Der Widerruf des roten Dauerkennzeichens ist entgegen der Auffassung des Klägers auch ermessenfehlerfrei erfolgt. Dabei kann zunächst offenbleiben, ob das von der Zulassungsbehörde auszuübende Ermessen bereits dergestalt intendiert ist, dass bei Feststellung der Unzuverlässigkeit des Inhabers des roten Kennzeichens grundsätzlich nur der Widerruf in Betracht kommt und hiervon bei einer zugunsten des Kennzeicheninhabers sprechenden außergewöhnlichen Interessenlage abgesehen werden kann (vgl. VG Augsburg, a.a.O. Rdnr. 27). Vorliegend erweist sich die Entscheidung der Beklagten, dass das öffentliche Interesse am Widerruf der Kennzeichenzuteilung auch in Ansehung der damit für den Kläger einhergehenden Erschwernisse bei der Ausübung seines Gewerbebetriebes überwiegt, als ermessensgerecht. Sie ist insbesondere verhältnismäßig. Dabei ist zu berücksichtigen, dass der Widerruf eine Berufsausübungsbeschränkung ist, die durch jede vernünftige Erwägung des Gemeinwohls legitimiert ist, solange sie den Betroffenen nicht übermäßig belastet (vgl.
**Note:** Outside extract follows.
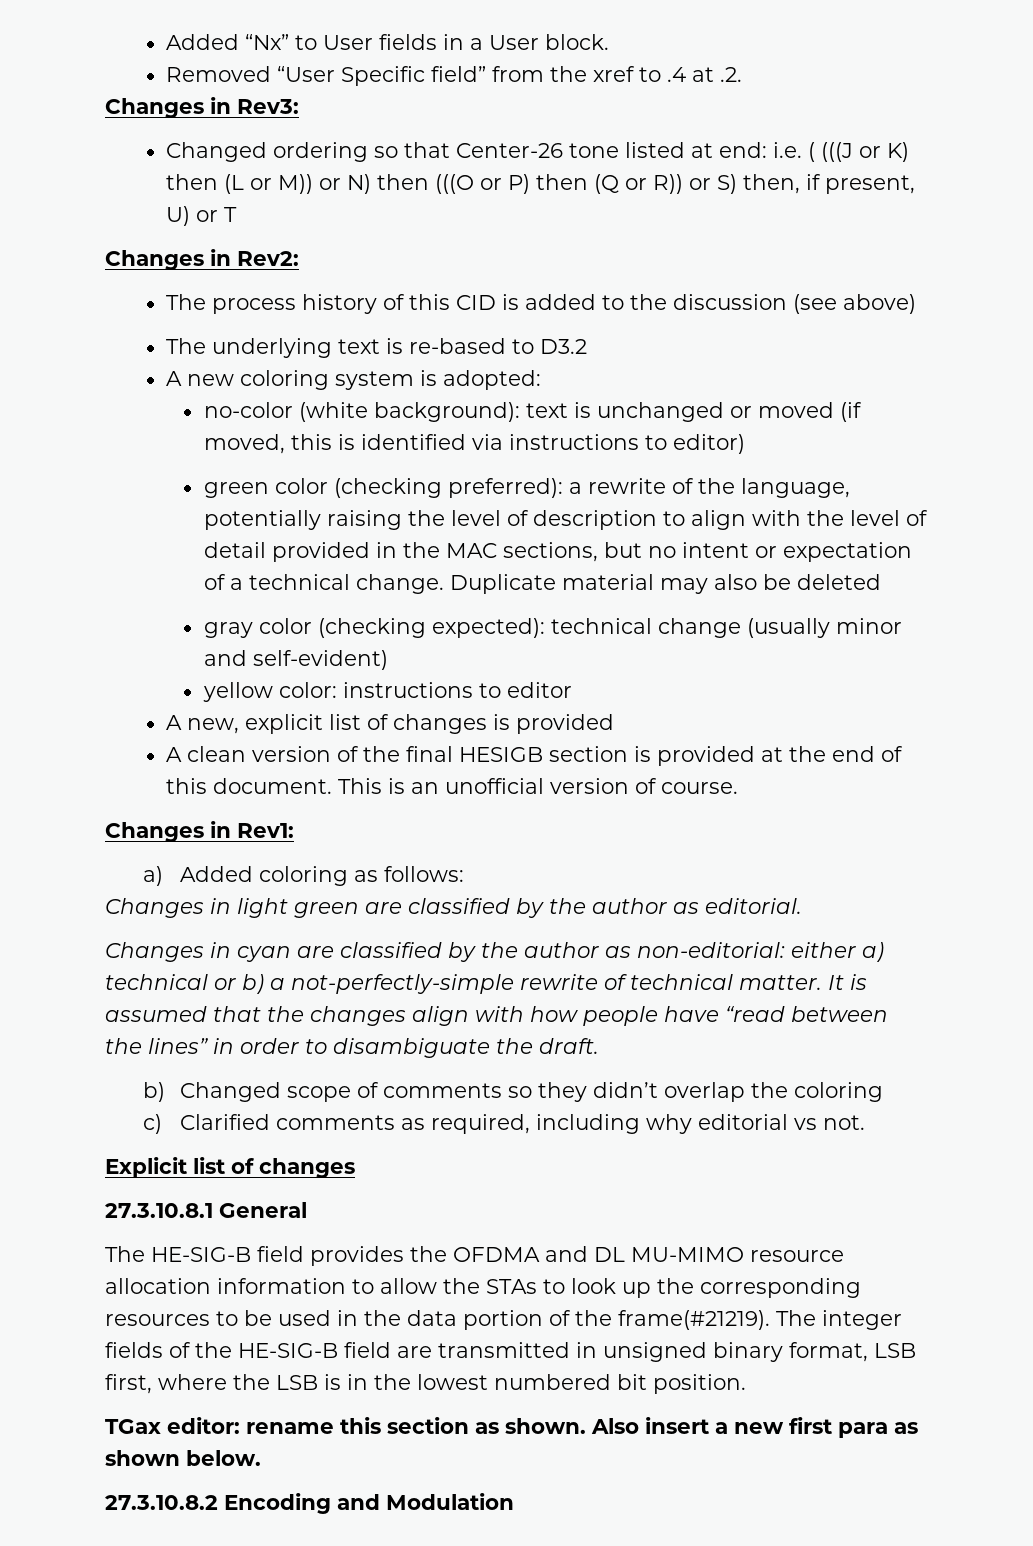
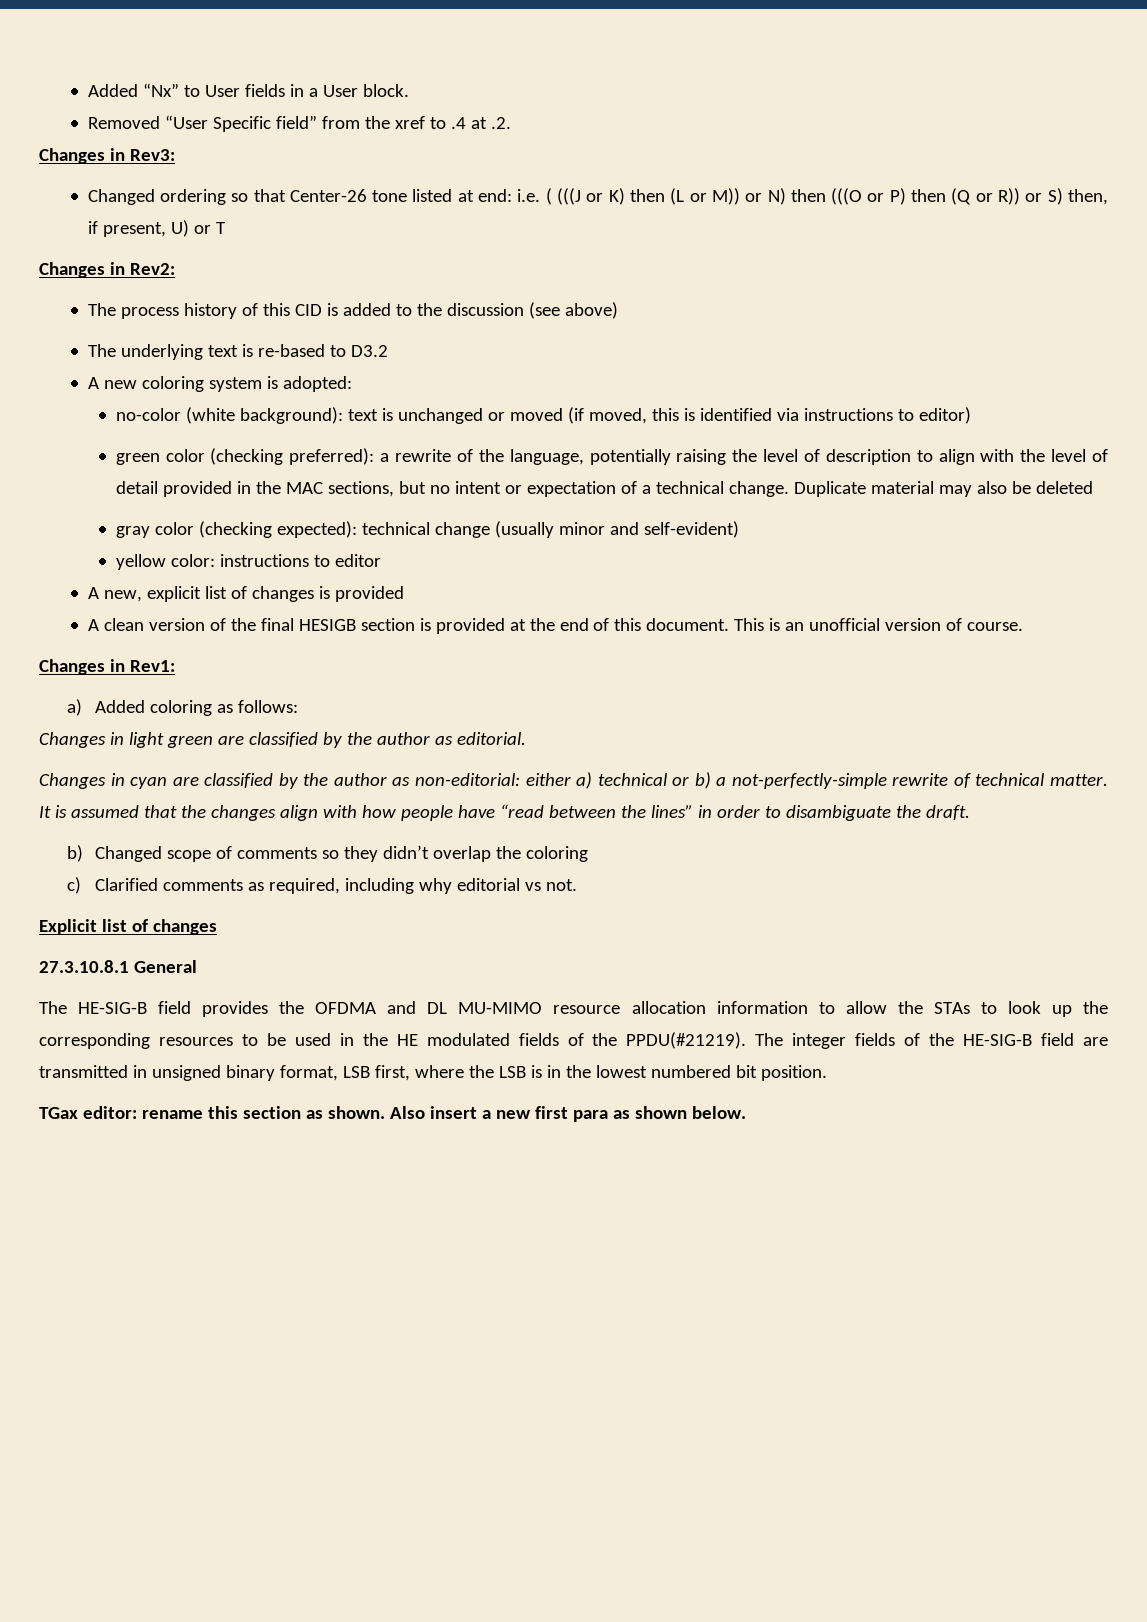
[407,1310,770,1330] data portion of the frame(#21219). -> [396,1032,747,1049] HE modulated fields of the PPDU(#21219).
[105,1493,514,1514] // 27.3.10.8.2 Encoding and Modulation -> (746, 1112) none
VG Neustadt/Wstr., Urteil vom 22. März 2010 – 3 K 1150/09.NW – [m.w.N.]). Eine dem Kläger unzumutbare Belastung ist mit dem Widerruf der Zuteilung der roten Dauerkennzeichen indessen nicht verbunden, weil er sein Gewerbe als Kraftfahrzeughändler weiterhin ausüben und Prüfungs-, Probe- und Überführungsfahrten durchführen kann. So steht es ihm frei, beim Beklagten ein neues rotes Dauerkennzeichen zu beantragen, welches ihm bei positiver Prüfung seiner Zuverlässigkeit erteilt würde. In diesem Zusammenhang wären sicherlich auch die in der mündlichen Verhandlung getätigten Angaben des Klägers zu den vorgenommenen Veränderungen im Betriebsablauf zu berücksichtigen. Darüber hinaus besteht für ihn die Möglichkeit, sich eines Anhängers oder ähnlicher Transportmittel bedienen zu oder, insbesondere für Probefahrten, die Zuteilung eines Kurzkennzeichens beantragen. Wenngleich dies für ihn einen erhöhte Zeit- und Verwaltungsaufwand bedeutet und er in seiner Flexibilität als Fahrzeughändler eingeschränkt wird, ist der Beklagte gleichwohl ermessensfehlerfrei zu dem Ergebnis gelangt, dass ihm diese Belastung wegen des gewichtigen öffentlichen Interesses an der Sicherheit des Straßenverkehrs und die Unterbindung von nicht privilegierten Fahrten mit nicht zugelassenen Fahrzeugen, für welche insbesondere keine Kraftfahrzeugsteuer abgeführt wird, zumutbar ist (vgl. VG Augsburg, a.a.O. Rdnr. 27).

34

Schließlich sind auch die auf §§ 61 ff. LVwVG gestützte Androhung der zwangsweisen Entwertung der roten Kennzeichen bzw. Einziehung der Fahrzeugpapiere sowie die Gebührenfestsetzung, die ihre Rechtsgrundlage in Nr. 254 der Gebührenordnung für Maßnahmen im Straßenverkehr findet und insbesondere hinsichtlich der Höhe keinen Bedenken begegnet, nicht zu beanstanden.

35

Die Kostenentscheidung folgt aus § 154 Abs. 1 VwGO.

36

Der Ausspruch über die vorläufige Vollstreckbarkeit des Urteils hinsichtlich der Kosten beruht auf § 167 VwGO i.V. mit §§ 708 ff. ZPO.

37

Beschluss des Einzelrichters der 3. Kammer des Verwaltungsgerichts Mainz vom 16. Mai 2012

38

Der Streitwert wird auf 5.000,00 € festgesetzt (§ 52 Abs. 2 GKG).